Use cl/dl deduplication mechanism for ILIAS crawler

2025-09-18 09:52:32 +02:00 · 2021-05-25 12:15:38 +02:00
parent bce3dc384d
commit 651b087932
2 changed files with 2 additions and 56 deletions
--- a/PFERD/crawl/ilias/kit_ilias_web_crawler.py
+++ b/PFERD/crawl/ilias/kit_ilias_web_crawler.py
@@ -15,7 +15,7 @@ from ...utils import fmt_path, soupify, url_set_query_param
 from ..crawler import CrawlError, CrawlWarning, anoncritical
 from ..http_crawler import HttpCrawler, HttpCrawlerSection
 from .file_templates import Links
-from .kit_ilias_html import IliasElementType, IliasPage, IliasPageElement, deduplicate_element_names
+from .kit_ilias_html import IliasElementType, IliasPage, IliasPageElement

 TargetType = Union[str, int]

@@ -226,7 +226,6 @@ class KitIliasWebCrawler(HttpCrawler):

        # Fill up our task list with the found elements
        await gather_elements()
-        elements = deduplicate_element_names(elements)
        tasks = [self._handle_ilias_element(PurePath("."), element) for element in elements]

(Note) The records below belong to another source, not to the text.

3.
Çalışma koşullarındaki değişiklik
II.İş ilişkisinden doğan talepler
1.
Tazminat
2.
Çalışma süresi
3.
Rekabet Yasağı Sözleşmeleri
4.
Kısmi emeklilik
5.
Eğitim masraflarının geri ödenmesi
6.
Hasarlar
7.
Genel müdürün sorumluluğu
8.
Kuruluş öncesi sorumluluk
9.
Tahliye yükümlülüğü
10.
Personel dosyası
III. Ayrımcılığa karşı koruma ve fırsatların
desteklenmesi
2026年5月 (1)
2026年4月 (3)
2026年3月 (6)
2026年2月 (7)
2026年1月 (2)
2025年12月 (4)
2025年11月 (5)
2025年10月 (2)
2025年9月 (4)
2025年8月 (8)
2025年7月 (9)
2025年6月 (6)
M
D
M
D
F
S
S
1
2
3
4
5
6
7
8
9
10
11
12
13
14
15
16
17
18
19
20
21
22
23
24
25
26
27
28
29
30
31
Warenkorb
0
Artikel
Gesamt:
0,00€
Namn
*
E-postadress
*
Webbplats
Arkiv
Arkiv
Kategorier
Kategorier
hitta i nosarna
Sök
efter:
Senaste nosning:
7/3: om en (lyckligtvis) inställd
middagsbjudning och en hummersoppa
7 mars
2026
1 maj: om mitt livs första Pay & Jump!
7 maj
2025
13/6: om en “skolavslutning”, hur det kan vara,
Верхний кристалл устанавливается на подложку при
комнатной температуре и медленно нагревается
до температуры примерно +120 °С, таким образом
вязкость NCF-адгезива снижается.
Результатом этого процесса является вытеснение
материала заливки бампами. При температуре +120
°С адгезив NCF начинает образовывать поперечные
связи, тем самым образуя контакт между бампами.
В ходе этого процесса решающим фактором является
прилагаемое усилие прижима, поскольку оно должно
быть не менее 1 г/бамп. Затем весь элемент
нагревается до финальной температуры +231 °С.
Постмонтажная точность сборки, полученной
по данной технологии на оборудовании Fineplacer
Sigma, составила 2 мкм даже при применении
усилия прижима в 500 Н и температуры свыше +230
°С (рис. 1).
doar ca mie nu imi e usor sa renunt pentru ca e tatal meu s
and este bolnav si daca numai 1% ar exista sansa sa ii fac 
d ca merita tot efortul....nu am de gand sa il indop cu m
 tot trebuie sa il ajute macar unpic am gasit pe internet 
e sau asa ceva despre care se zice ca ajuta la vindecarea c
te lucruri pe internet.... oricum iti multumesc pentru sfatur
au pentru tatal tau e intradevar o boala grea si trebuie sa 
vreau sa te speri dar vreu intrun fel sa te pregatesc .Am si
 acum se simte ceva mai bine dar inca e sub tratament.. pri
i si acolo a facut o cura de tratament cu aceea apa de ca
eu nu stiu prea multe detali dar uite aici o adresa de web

        # And execute them
@@ -253,8 +252,7 @@ class KitIliasWebCrawler(HttpCrawler):

        # Fill up our task list with the found elements
        await gather_elements()
-        elements = deduplicate_element_names(elements)
-        tasks = [self._handle_ilias_element(path, element) for element in elements]
+        tasks = [self._handle_ilias_element(cl.path, element) for element in elements]

        # And execute them
        await self.gather(tasks)